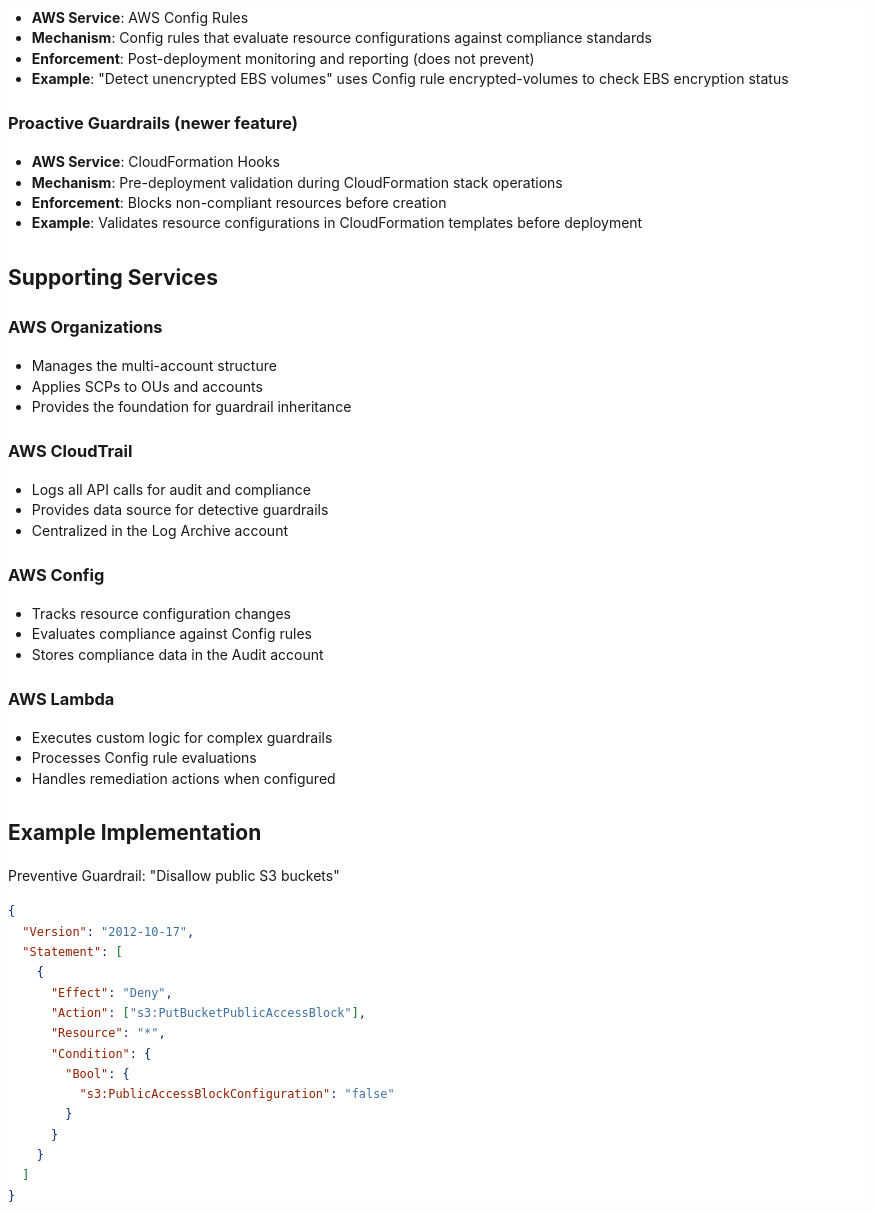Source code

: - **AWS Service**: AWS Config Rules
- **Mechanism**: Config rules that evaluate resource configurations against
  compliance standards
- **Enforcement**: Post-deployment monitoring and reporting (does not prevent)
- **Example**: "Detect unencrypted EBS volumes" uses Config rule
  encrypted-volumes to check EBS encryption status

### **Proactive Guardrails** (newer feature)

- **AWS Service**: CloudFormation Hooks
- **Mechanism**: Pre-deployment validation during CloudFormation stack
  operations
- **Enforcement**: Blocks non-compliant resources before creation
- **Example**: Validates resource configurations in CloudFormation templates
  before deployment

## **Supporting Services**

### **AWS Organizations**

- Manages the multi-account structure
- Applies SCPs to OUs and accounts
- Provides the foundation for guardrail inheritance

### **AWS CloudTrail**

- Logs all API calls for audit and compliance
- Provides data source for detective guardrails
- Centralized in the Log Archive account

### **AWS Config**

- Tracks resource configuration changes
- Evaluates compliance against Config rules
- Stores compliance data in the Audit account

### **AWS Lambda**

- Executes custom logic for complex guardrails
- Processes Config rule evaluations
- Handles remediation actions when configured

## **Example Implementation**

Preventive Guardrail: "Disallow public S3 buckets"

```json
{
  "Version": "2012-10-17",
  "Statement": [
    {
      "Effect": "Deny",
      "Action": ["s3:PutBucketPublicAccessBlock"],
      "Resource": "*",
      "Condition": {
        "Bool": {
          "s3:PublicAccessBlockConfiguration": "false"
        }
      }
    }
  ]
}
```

========================

Task requirements: Where does the word "deployment" show up in the material? Copy out each line that has it.

Final answer:
- **Enforcement**: Post-deployment monitoring and reporting (does not prevent)
- **Mechanism**: Pre-deployment validation during CloudFormation stack
  before deployment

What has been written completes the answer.